● Exercise brief
When the line with "754 784 761" appears below, start repeating lines exactly, and keep going through the line with "609 40 634 93"; add nothing outside that span.
*** Data under study
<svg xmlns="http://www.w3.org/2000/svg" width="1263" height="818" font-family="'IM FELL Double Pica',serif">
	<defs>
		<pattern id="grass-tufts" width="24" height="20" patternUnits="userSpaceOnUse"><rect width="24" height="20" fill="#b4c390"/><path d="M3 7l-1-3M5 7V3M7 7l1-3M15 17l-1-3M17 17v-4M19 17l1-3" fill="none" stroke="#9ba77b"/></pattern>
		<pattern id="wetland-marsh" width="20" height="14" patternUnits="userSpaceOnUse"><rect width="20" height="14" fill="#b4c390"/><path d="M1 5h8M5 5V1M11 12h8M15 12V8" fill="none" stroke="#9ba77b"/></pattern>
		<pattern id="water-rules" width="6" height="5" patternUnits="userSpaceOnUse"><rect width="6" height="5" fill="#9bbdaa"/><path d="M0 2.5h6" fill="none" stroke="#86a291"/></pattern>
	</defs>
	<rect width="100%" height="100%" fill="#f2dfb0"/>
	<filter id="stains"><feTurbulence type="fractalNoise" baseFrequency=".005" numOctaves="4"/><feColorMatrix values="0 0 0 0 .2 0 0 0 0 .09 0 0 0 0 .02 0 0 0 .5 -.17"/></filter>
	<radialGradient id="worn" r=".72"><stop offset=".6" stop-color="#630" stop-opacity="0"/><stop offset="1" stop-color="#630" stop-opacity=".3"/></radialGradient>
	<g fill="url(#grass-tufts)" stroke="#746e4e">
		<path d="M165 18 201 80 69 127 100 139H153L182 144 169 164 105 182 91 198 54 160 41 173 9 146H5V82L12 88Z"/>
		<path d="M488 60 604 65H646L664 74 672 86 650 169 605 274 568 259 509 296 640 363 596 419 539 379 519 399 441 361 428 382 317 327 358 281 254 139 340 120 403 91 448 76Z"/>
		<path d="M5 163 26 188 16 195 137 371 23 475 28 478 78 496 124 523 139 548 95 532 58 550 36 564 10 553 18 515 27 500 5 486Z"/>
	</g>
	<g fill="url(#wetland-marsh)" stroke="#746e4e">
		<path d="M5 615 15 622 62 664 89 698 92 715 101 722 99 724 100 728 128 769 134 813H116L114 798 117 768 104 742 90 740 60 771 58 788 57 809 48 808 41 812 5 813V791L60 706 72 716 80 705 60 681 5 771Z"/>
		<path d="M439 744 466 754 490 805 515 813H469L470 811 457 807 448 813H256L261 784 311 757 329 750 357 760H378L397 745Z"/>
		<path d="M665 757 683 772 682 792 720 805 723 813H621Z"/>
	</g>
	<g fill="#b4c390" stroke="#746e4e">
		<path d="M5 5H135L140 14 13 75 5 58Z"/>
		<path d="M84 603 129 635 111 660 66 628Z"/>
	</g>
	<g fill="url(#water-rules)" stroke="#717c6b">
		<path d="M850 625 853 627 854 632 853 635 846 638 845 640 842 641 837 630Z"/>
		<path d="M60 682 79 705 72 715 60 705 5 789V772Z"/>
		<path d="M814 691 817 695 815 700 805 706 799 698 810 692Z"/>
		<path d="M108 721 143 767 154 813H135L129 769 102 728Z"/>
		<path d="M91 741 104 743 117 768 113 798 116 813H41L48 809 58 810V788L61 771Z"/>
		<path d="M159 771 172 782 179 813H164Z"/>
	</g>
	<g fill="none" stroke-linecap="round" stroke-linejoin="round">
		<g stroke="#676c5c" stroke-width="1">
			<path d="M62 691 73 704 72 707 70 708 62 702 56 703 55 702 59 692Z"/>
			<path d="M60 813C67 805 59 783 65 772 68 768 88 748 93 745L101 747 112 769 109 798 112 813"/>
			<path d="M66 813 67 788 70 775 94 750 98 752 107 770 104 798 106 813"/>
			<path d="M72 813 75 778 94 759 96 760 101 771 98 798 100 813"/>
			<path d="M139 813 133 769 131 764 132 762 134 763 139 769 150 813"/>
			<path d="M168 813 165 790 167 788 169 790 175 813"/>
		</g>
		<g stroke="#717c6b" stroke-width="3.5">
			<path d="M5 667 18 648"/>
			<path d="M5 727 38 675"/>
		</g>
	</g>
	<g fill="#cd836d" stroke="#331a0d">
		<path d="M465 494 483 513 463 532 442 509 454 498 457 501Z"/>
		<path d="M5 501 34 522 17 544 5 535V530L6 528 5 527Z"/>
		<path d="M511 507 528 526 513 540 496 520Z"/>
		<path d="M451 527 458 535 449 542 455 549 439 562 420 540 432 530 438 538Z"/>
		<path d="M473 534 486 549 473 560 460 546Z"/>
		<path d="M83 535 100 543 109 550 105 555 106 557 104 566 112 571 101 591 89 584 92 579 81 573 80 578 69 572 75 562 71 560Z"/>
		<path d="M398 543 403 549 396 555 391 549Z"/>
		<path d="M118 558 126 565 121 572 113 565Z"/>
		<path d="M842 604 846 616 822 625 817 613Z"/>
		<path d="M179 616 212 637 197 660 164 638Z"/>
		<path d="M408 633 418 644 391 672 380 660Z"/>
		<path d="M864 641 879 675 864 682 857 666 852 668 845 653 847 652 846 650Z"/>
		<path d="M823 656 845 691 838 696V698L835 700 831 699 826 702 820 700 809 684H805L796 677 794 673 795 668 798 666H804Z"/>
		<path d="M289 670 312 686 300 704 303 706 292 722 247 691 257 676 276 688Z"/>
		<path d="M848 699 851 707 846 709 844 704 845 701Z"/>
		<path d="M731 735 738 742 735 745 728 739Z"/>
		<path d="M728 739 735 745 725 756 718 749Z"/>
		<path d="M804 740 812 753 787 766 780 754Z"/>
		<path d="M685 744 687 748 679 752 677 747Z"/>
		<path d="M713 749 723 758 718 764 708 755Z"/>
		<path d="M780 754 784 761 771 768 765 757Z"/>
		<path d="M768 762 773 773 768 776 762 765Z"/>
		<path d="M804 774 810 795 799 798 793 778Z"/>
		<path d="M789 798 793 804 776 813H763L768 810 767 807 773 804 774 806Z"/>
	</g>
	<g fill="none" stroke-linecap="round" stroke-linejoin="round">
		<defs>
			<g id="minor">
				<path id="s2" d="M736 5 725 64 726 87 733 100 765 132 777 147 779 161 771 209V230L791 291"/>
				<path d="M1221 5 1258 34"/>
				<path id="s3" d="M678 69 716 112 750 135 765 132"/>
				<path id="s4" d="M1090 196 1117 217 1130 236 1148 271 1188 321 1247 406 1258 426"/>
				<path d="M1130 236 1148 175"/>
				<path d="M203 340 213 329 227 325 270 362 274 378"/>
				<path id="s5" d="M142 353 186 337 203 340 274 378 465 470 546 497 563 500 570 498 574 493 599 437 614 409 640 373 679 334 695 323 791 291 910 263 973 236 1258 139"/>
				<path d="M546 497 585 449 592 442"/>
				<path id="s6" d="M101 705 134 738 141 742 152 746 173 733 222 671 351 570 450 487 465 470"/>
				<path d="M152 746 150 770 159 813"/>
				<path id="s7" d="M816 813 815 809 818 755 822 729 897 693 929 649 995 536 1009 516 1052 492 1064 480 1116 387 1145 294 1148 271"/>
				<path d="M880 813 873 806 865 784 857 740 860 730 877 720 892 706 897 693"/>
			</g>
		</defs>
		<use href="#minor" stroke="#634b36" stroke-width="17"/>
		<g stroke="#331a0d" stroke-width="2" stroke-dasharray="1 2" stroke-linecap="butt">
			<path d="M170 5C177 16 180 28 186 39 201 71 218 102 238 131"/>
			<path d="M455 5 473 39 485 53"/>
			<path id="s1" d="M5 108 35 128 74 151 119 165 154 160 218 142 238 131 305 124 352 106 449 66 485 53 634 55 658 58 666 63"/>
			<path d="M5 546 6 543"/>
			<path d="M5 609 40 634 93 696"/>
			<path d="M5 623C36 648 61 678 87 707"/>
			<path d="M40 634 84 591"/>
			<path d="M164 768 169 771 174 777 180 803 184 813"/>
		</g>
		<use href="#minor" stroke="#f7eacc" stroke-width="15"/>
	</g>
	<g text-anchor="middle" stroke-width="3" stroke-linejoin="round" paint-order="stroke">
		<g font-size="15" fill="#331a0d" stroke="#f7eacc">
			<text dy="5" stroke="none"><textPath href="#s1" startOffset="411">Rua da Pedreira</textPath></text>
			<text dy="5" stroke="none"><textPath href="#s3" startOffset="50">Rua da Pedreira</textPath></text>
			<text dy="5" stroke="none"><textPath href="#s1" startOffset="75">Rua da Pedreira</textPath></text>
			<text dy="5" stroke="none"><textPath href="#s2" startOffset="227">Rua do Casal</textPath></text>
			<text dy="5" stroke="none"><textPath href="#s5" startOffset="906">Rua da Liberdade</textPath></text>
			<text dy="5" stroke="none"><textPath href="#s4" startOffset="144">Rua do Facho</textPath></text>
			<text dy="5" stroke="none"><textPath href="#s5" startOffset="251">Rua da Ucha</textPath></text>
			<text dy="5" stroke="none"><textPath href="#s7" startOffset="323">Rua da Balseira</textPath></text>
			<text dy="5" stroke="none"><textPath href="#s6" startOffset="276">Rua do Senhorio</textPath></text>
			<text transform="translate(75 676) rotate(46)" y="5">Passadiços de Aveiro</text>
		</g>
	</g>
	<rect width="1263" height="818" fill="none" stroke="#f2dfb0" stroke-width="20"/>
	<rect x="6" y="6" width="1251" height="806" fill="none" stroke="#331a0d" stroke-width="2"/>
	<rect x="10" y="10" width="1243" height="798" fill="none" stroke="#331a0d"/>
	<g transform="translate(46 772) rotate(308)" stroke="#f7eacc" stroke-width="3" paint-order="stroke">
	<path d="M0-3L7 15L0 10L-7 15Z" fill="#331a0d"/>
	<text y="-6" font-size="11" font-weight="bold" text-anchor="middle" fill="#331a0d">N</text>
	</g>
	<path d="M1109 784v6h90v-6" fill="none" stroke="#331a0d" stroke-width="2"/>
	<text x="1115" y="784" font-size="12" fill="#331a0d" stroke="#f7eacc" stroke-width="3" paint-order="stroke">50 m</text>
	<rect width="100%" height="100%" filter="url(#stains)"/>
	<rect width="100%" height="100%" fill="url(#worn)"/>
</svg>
******
● Problem solution
		<path d="M780 754 784 761 771 768 765 757Z"/>
		<path d="M768 762 773 773 768 776 762 765Z"/>
		<path d="M804 774 810 795 799 798 793 778Z"/>
		<path d="M789 798 793 804 776 813H763L768 810 767 807 773 804 774 806Z"/>
	</g>
	<g fill="none" stroke-linecap="round" stroke-linejoin="round">
		<defs>
			<g id="minor">
				<path id="s2" d="M736 5 725 64 726 87 733 100 765 132 777 147 779 161 771 209V230L791 291"/>
				<path d="M1221 5 1258 34"/>
				<path id="s3" d="M678 69 716 112 750 135 765 132"/>
				<path id="s4" d="M1090 196 1117 217 1130 236 1148 271 1188 321 1247 406 1258 426"/>
				<path d="M1130 236 1148 175"/>
				<path d="M203 340 213 329 227 325 270 362 274 378"/>
				<path id="s5" d="M142 353 186 337 203 340 274 378 465 470 546 497 563 500 570 498 574 493 599 437 614 409 640 373 679 334 695 323 791 291 910 263 973 236 1258 139"/>
				<path d="M546 497 585 449 592 442"/>
				<path id="s6" d="M101 705 134 738 141 742 152 746 173 733 222 671 351 570 450 487 465 470"/>
				<path d="M152 746 150 770 159 813"/>
				<path id="s7" d="M816 813 815 809 818 755 822 729 897 693 929 649 995 536 1009 516 1052 492 1064 480 1116 387 1145 294 1148 271"/>
				<path d="M880 813 873 806 865 784 857 740 860 730 877 720 892 706 897 693"/>
			</g>
		</defs>
		<use href="#minor" stroke="#634b36" stroke-width="17"/>
		<g stroke="#331a0d" stroke-width="2" stroke-dasharray="1 2" stroke-linecap="butt">
			<path d="M170 5C177 16 180 28 186 39 201 71 218 102 238 131"/>
			<path d="M455 5 473 39 485 53"/>
			<path id="s1" d="M5 108 35 128 74 151 119 165 154 160 218 142 238 131 305 124 352 106 449 66 485 53 634 55 658 58 666 63"/>
			<path d="M5 546 6 543"/>
			<path d="M5 609 40 634 93 696"/>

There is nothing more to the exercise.